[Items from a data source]
——

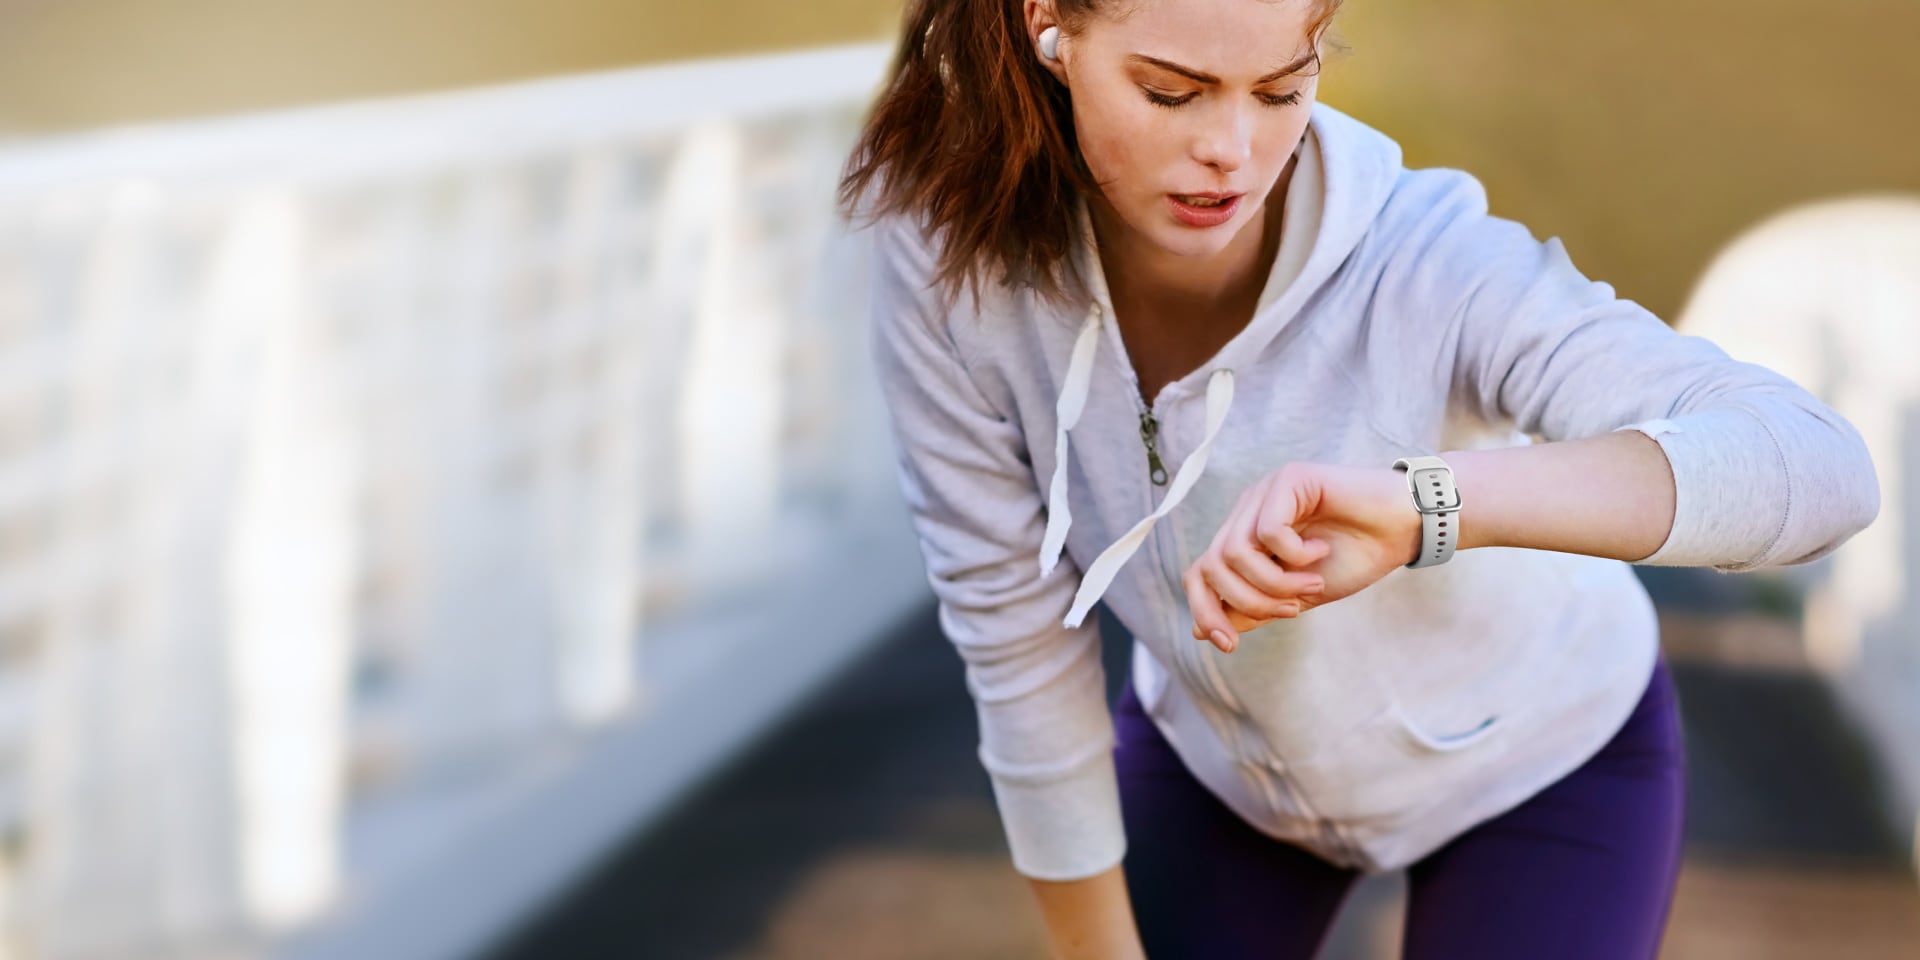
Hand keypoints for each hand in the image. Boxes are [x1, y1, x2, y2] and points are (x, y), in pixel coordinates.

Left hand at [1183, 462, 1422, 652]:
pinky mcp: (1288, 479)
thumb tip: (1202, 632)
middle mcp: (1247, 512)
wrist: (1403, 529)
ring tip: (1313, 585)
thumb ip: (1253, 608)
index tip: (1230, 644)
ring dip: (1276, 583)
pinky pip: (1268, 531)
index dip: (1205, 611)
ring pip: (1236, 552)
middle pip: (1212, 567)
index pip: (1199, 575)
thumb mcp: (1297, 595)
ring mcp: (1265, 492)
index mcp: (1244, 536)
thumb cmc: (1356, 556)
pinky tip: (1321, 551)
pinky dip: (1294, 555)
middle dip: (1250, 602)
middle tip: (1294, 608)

——

## PROBLEM STATEMENT
Please quote exactly the run of lines that starts the entries and ends at the line containing "index mcp: (1244, 536)", leaving out every picture.

## WRITTEN SOLUTION
Hand keypoints for each hand in the image. Boxes are [x1, y1, x2, y2] and points are (x, y), in pixel coordinates.

Left hand at [1183, 462, 1422, 652]:
pinky mcp: (1288, 479)
thumb tip: (1202, 632)
middle mcp: (1247, 512)
wrist: (1403, 529)
ring tip: (1313, 585)
thumb ip: (1253, 608)
index tip: (1230, 644)
ring dip: (1276, 583)
pinky pip: (1268, 531)
index dip: (1205, 611)
ring pip: (1236, 552)
middle pip: (1212, 567)
index pip: (1199, 575)
thumb mcp: (1297, 595)
ring mcp: (1265, 492)
index mcp: (1244, 536)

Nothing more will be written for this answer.